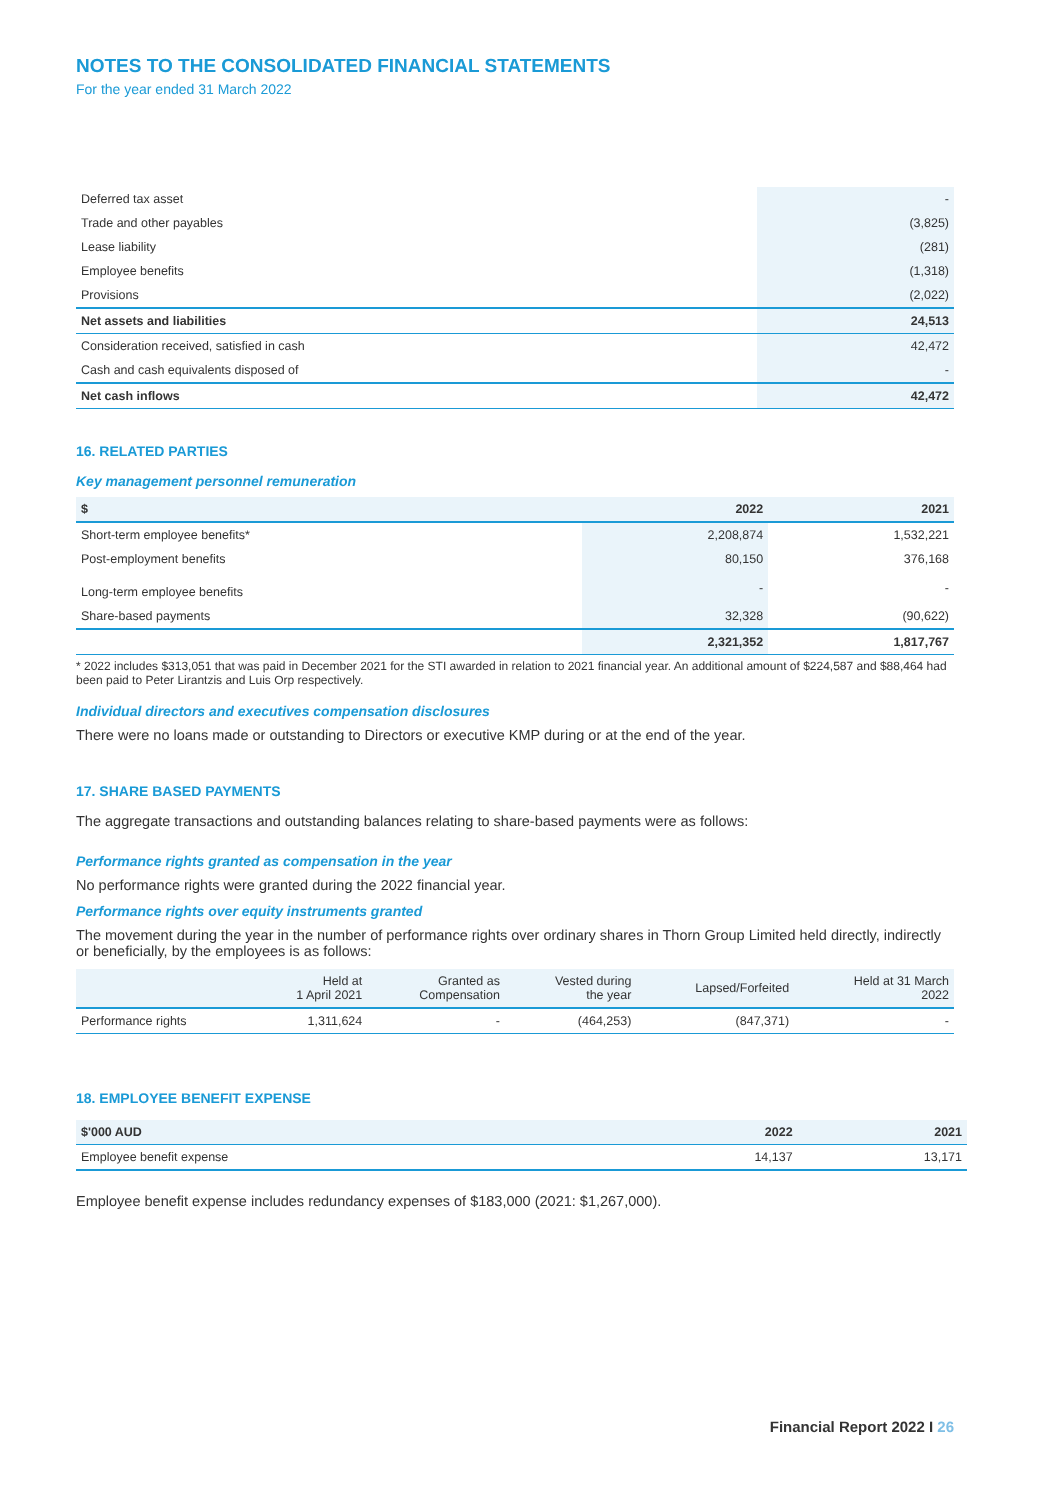NOTES TO THE CONSOLIDATED FINANCIAL STATEMENTS
For the year ended 31 March 2022
| Deferred tax asset | - |
| Trade and other payables | (3,825) |
| Lease liability | (281) |
| Employee benefits | (1,318) |
| Provisions | (2,022) |
| Net assets and liabilities | 24,513 |
| Consideration received, satisfied in cash | 42,472 |
| Cash and cash equivalents disposed of | - |
| Net cash inflows | 42,472 |
16. RELATED PARTIES
Key management personnel remuneration
| $ | 2022 | 2021 |
| --- | --- | --- |
| Short-term employee benefits* | 2,208,874 | 1,532,221 |
| Post-employment benefits | 80,150 | 376,168 |
| Long-term employee benefits | - | - |
| Share-based payments | 32,328 | (90,622) |
| | 2,321,352 | 1,817,767 |
* 2022 includes $313,051 that was paid in December 2021 for the STI awarded in relation to 2021 financial year. An additional amount of $224,587 and $88,464 had been paid to Peter Lirantzis and Luis Orp respectively.
Individual directors and executives compensation disclosures
There were no loans made or outstanding to Directors or executive KMP during or at the end of the year.
17. SHARE BASED PAYMENTS
The aggregate transactions and outstanding balances relating to share-based payments were as follows:
Performance rights granted as compensation in the year
No performance rights were granted during the 2022 financial year.
Performance rights over equity instruments granted
The movement during the year in the number of performance rights over ordinary shares in Thorn Group Limited held directly, indirectly or beneficially, by the employees is as follows:
| | Held at 1 April 2021 | Granted as Compensation | Vested during the year | Lapsed/Forfeited | Held at 31 March 2022 |
| --- | --- | --- | --- | --- | --- |
| Performance rights | 1,311,624 | - | (464,253) | (847,371) | - |
18. EMPLOYEE BENEFIT EXPENSE
| $'000 AUD | 2022 | 2021 |
| --- | --- | --- |
| Employee benefit expense | 14,137 | 13,171 |
Employee benefit expense includes redundancy expenses of $183,000 (2021: $1,267,000).
Financial Report 2022 I 26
────────────────────
▶ What you need to do
Reproduce, word for word and in full, only the lines above that start at the line with "benefits | (1,318) |" and run through the line with "benefits | - | - |", both ends included.

▶ Expected answer
| Employee benefits | (1,318) |
| Provisions | (2,022) |
| Net assets and liabilities | 24,513 |
| Consideration received, satisfied in cash | 42,472 |
| Cash and cash equivalents disposed of | - |
| Net cash inflows | 42,472 |
16. RELATED PARTIES
Key management personnel remuneration
| $ | 2022 | 2021 |
| --- | --- | --- |
| Short-term employee benefits* | 2,208,874 | 1,532,221 |
| Post-employment benefits | 80,150 | 376,168 |
| Long-term employee benefits | - | - |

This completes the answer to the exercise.